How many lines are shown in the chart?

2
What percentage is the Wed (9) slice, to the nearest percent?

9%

...

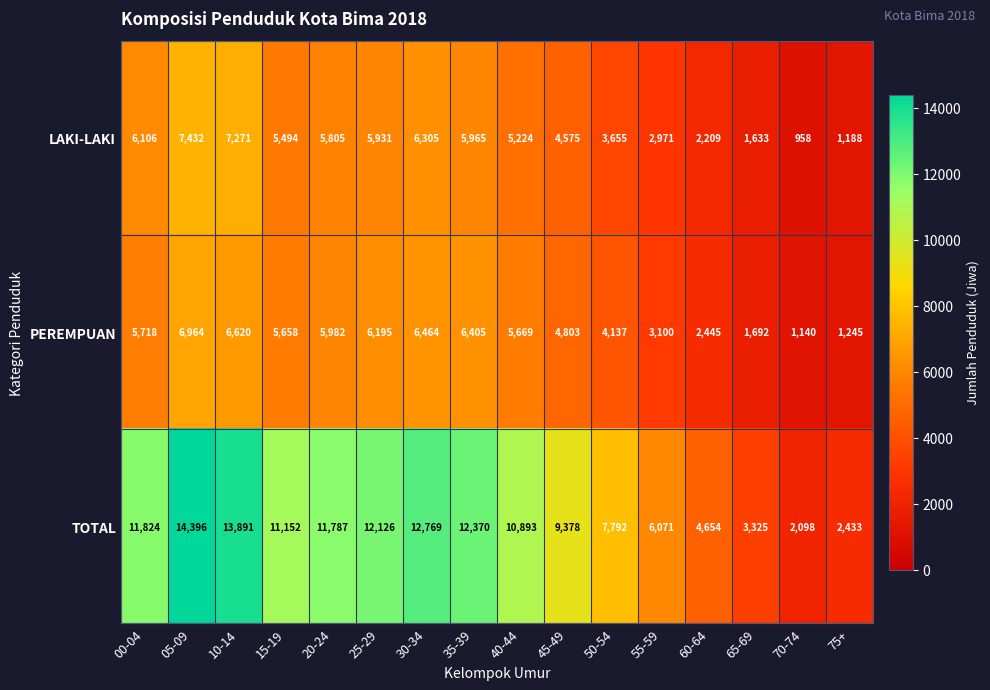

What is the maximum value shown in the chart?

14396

Task to complete:
Please give the entries again from the line with "How many lines are shown in the chart?" to the line with "What percentage is", replacing "chart" with "graph" and leaving everything else unchanged.

Response box:
How many lines are shown in the graph?

2
What percentage is the Wed (9) slice, to the nearest percent?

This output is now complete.